- [Your task]
Search the listing below, and show each line that includes the word "offer".
---------- Task data
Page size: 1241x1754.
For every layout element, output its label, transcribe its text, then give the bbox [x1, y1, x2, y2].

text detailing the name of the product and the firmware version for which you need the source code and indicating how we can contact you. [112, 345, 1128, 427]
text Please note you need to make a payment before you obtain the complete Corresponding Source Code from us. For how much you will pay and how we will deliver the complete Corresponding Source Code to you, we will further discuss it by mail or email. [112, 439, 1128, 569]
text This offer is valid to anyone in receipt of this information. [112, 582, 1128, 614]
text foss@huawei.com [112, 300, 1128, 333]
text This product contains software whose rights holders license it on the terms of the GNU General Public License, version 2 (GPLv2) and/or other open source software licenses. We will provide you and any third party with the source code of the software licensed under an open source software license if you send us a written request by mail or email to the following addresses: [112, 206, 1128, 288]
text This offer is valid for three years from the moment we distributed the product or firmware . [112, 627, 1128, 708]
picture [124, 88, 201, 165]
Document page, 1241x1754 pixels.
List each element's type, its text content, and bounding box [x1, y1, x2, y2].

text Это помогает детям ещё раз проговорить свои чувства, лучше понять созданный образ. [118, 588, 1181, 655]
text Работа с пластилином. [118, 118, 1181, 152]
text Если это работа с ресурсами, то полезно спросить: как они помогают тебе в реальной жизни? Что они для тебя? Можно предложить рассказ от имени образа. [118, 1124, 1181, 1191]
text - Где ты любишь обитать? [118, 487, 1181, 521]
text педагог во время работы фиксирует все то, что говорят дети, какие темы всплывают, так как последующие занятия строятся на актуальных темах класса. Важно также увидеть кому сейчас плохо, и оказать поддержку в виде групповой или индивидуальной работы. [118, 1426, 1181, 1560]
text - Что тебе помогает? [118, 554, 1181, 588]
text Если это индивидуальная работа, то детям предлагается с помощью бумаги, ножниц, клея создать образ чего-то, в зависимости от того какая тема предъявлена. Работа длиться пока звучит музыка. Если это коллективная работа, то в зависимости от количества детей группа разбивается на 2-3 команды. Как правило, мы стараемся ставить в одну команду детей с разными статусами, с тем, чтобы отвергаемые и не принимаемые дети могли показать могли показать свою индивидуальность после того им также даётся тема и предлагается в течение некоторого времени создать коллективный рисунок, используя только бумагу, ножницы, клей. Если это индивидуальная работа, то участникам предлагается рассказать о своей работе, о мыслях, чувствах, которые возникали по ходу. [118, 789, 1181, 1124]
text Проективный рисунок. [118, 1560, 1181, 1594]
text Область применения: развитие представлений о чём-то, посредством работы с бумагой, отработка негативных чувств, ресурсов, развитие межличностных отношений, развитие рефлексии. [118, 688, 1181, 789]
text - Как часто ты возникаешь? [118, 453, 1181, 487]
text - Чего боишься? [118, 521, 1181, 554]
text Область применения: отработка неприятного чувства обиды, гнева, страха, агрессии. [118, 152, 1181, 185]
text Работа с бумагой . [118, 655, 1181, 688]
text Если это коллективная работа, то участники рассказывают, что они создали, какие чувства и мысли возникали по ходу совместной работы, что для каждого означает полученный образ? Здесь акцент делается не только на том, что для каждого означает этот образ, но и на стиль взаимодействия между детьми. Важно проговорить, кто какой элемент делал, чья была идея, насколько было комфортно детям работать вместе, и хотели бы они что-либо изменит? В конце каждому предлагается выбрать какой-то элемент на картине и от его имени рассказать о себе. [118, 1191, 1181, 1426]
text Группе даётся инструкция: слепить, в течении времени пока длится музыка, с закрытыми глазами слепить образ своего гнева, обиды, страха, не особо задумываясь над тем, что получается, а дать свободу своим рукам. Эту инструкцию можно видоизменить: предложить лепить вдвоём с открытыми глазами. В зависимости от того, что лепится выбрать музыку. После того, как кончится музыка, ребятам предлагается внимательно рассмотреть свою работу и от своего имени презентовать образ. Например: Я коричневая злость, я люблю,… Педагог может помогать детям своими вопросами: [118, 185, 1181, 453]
--------------------
- [Answer below]
text This offer is valid to anyone in receipt of this information. [112, 582, 1128, 614]
text This offer is valid for three years from the moment we distributed the product or firmware . [112, 627, 1128, 708]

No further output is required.